Amazon employees are urging CEO Andy Jassy to withdraw the return mandate

The Amazon Spheres, part of the Amazon headquarters campus, right, in the South Lake Union neighborhood of Seattle, Washington, U.S., on Sunday, October 24, 2021.

Chona Kasinger | Bloomberg | Getty Images

A group of Amazon employees are urging CEO Andy Jassy to reconsider a recent return mandate.

Last week, Jassy announced that Amazon would require the company’s staff to spend at least three days a week in the office starting May 1. , determined that it would be easier for employees to personally collaborate and invent together, while strengthening the company culture.

The move marks a shift from Amazon’s previous policy, last updated in October 2021, which left it up to managers to decide how often their teams should be in the office. Since then, there has been a mix of full-remote and hybrid work among Amazon’s white-collar workers.

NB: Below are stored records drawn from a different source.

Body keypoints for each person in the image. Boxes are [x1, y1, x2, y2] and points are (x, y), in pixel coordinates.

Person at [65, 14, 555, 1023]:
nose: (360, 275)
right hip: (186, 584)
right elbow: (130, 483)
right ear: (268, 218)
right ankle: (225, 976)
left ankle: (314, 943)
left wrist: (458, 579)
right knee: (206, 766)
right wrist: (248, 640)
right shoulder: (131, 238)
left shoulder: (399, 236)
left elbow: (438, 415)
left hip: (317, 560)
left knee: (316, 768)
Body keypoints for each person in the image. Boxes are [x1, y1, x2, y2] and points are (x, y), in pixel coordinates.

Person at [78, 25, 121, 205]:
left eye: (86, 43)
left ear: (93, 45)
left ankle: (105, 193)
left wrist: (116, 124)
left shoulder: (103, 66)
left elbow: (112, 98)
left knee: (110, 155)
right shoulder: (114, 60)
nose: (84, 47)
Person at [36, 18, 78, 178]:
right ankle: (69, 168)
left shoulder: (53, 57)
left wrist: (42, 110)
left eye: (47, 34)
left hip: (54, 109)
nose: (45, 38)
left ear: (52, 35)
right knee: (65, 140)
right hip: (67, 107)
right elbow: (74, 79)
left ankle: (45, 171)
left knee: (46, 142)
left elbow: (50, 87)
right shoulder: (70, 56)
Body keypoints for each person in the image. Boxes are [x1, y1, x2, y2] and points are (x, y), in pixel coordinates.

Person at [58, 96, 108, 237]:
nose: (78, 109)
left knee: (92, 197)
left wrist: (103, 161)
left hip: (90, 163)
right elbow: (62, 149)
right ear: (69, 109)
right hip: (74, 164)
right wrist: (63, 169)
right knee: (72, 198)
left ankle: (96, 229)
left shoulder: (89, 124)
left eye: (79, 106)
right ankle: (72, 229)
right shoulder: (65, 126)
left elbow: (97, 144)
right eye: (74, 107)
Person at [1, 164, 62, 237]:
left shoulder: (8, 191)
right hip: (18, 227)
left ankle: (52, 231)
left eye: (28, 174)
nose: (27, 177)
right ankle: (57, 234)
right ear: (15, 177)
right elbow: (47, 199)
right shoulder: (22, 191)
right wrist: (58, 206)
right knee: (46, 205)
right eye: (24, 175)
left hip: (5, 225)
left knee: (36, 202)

Staffers created a Slack channel on Friday to advocate for remote work and share their concerns about the new return policy, according to screenshots viewed by CNBC. Nearly 14,000 employees had joined the Slack channel by Tuesday morning.

The employees also drafted a petition, addressed to Jassy and the S team, calling for leadership to drop the new policy, saying it “contradicts” Amazon’s positions on diversity and inclusion, affordable housing , sustainability and focus on being “Earth’s Best Employer.”

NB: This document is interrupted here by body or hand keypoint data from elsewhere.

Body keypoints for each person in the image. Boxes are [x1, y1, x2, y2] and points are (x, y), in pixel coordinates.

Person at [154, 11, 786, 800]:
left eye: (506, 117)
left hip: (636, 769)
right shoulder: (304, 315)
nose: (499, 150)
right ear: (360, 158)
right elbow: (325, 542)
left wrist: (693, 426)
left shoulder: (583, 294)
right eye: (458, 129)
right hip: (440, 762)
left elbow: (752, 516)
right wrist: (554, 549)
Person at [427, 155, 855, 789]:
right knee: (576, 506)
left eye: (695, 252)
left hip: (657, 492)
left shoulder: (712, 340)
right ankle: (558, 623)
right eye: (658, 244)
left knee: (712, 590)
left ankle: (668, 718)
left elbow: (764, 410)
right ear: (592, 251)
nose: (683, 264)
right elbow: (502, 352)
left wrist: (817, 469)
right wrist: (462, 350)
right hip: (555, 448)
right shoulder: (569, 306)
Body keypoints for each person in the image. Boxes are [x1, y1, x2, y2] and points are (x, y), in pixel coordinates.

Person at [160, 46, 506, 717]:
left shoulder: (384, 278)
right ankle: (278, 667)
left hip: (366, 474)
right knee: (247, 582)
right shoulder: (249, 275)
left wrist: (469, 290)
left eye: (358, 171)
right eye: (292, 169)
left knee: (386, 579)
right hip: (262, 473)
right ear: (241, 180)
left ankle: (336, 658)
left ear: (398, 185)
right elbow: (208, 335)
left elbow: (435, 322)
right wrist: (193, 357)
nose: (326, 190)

“We, the undersigned, call on Amazon to protect its role and status as a global retail and technology leader by immediately canceling the RTO policy and issuing a new policy that allows employees to work remotely or more flexibly, if they choose to do so if their team and position allow it,” read a draft of the petition, previously reported by Business Insider.

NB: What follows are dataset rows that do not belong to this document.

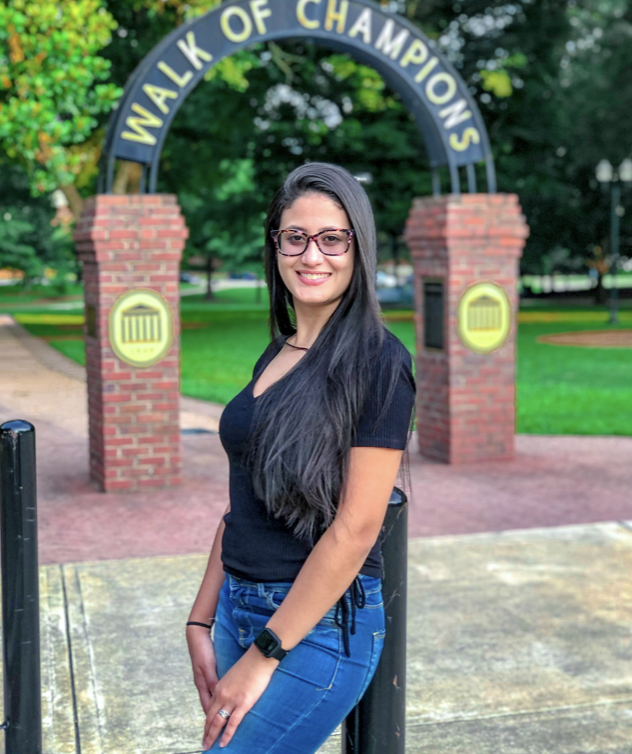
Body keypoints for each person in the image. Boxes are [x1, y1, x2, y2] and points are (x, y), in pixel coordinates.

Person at [186, 162, 416, 753]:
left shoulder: (379, 362)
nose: (312, 255)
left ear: (357, 247)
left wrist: (265, 655)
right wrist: (200, 616)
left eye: (332, 238)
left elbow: (356, 528)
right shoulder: (278, 352)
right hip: (241, 607)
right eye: (296, 237)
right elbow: (243, 497)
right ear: (276, 245)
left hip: (315, 629)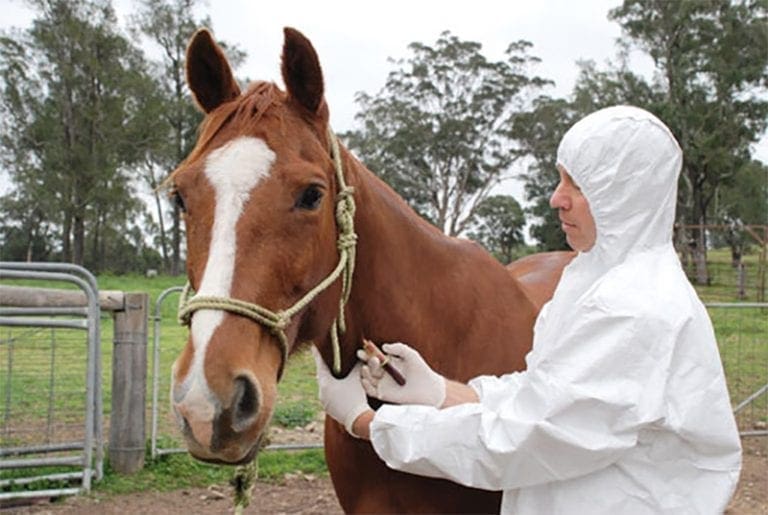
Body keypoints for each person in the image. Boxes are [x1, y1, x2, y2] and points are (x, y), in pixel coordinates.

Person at [312, 105, 742, 514]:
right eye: (560, 179)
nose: (557, 198)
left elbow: (521, 440)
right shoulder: (597, 280)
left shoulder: (632, 311)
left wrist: (365, 423)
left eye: (577, 185)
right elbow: (543, 394)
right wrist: (441, 392)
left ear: (623, 195)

An Amazon spokesperson pointed back to Jassy’s blog post about guidance for returning to the office.

The employees also pointed to Jassy’s previous statements about plans for returning to the office, saying there is no “one-size-fits-all approach to how each team works best” and touting the benefits of remote working.

“Many employees trusted these statements and planned a life where their employer would not force them to return to the office,” reads a draft of the petition. “The RTO mandate has destroyed their trust in Amazon’s leaders.”

Employees who moved or were hired for an outside position during the pandemic are concerned about how the new policy will affect them, said one employee who asked to remain anonymous. Amazon’s workforce has skyrocketed over the past three years, and it’s been hiring more employees outside of key tech hubs like Seattle, New York, and Northern California as it embraced a more distributed workforce.

Amazon didn’t specify whether remote workers will be asked to move, other than Jassy noting that there will be “a small minority” of exceptions to the new policy.

The petition cites internal data showing that a significant portion of employees prefer to work completely remotely with the option of monthly office synchronization, or prefer to work in the office for one to two days a week at most. It also references research showing that remote work increases productivity and enables companies like Amazon to reduce costs and attract and retain top talent.

It also notes that a return to primarily personal work can affect workers’ work-life balance, particularly harming parents, minorities, carers and people with disabilities. Employees also questioned Amazon’s rationale of forcing in-person work in all cases. For example, some employees who are part of global teams only come to the office to continue holding virtual meetings, and they may not even have a colleague in the office, the petition states.